8. The mission of MrALIA is to bring frontier AI into everyone's hands, focusing on building cutting-edge AI for developers.
9. They have principles behind training and releasing models, such as openness, portability, optimized performance, and customizability.
10. Openness: they train best-in-class open models and release them to the open source community.
11. Portability: all models are available on Azure, AWS, GCP, virtual private cloud, and can be deployed on-premises with full control over security and privacy.
12. Optimized performance: they aim for optimal performance-to-size ratio in their models.
13. Customizability: they provide libraries and tools to customize their models according to specific applications.

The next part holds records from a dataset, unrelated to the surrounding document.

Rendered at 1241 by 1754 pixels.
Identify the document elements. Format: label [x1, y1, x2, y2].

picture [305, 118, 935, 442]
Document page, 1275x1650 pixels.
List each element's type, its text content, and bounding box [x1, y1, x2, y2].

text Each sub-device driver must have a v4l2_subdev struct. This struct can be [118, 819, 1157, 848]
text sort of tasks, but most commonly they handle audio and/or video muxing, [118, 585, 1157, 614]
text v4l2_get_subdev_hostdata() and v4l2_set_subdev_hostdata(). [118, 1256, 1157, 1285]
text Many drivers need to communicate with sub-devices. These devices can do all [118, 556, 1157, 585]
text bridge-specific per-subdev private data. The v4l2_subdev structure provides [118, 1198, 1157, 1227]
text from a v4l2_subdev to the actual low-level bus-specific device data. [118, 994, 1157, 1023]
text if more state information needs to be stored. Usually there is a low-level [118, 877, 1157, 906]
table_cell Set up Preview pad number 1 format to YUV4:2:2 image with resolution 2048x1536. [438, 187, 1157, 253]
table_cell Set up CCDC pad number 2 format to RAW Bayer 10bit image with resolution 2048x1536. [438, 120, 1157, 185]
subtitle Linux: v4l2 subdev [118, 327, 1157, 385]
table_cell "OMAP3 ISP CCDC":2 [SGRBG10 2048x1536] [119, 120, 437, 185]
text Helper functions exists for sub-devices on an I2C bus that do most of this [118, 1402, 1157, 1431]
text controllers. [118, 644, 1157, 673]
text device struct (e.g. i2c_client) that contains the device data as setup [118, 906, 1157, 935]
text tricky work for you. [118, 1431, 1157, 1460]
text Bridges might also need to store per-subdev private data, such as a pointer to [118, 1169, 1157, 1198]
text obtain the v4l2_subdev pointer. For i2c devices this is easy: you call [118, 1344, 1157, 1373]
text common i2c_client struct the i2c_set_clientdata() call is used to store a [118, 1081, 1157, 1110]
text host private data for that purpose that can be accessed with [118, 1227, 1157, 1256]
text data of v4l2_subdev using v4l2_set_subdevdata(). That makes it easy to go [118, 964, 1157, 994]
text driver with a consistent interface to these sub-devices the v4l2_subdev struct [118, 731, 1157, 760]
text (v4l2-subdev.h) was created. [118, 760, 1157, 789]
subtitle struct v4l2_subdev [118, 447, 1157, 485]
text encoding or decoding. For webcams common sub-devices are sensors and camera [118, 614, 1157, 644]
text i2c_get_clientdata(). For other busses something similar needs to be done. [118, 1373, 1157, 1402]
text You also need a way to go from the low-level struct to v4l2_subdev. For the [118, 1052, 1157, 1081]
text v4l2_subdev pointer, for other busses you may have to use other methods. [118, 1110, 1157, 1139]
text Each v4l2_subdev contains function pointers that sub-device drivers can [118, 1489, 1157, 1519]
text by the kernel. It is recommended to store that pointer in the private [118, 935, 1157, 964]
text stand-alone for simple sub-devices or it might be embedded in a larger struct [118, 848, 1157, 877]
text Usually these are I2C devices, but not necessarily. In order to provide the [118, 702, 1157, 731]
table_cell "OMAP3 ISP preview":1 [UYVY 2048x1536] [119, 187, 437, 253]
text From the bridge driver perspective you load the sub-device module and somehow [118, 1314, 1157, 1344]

14. MrALIA has open sourced three models in the past year, including a DeTransformer model (7B), a Sparse mixture of experts model (8X7B), and an even larger version of the latter (AX22b).
15. The 7B model was the first to achieve 60 on MMLU, which is considered a bare minimum for useful models.
16. The Sparse mixture of experts architecture allows pushing performance while keeping inference budget in check by using only a small subset of parameters for every token.
17. MrALIA sees open source as complementary to profit, not competitive.
18. Open sourcing their models serves as a branding and marketing tool, helping them create awareness about their products and acquire customers.
19. Open source models are trained in three stages: pre-training, instruction tuning, and learning from human feedback.
20. Pre-training involves predicting the next token in a sequence of text by training on massive datasets, which can require hundreds of trillions of tokens.
21. Instruction tuning involves using prompt-response pairs to teach models how humans want to interact.
22. Learning from human feedback allows for scaling data faster and optimizing model performance based on human preferences.
23. The open source models by MrALIA, including CODR 22b, have been trained using these techniques.
24. CODR 22b is a dense Transformer model specifically designed for code, fluent in + programming languages, and offering both code completion and question-answering capabilities.

Source: AI Engineer via YouTube

❓ What do you think? What are your thoughts on the ideas shared in this video? Feel free to share your thoughts in the comments!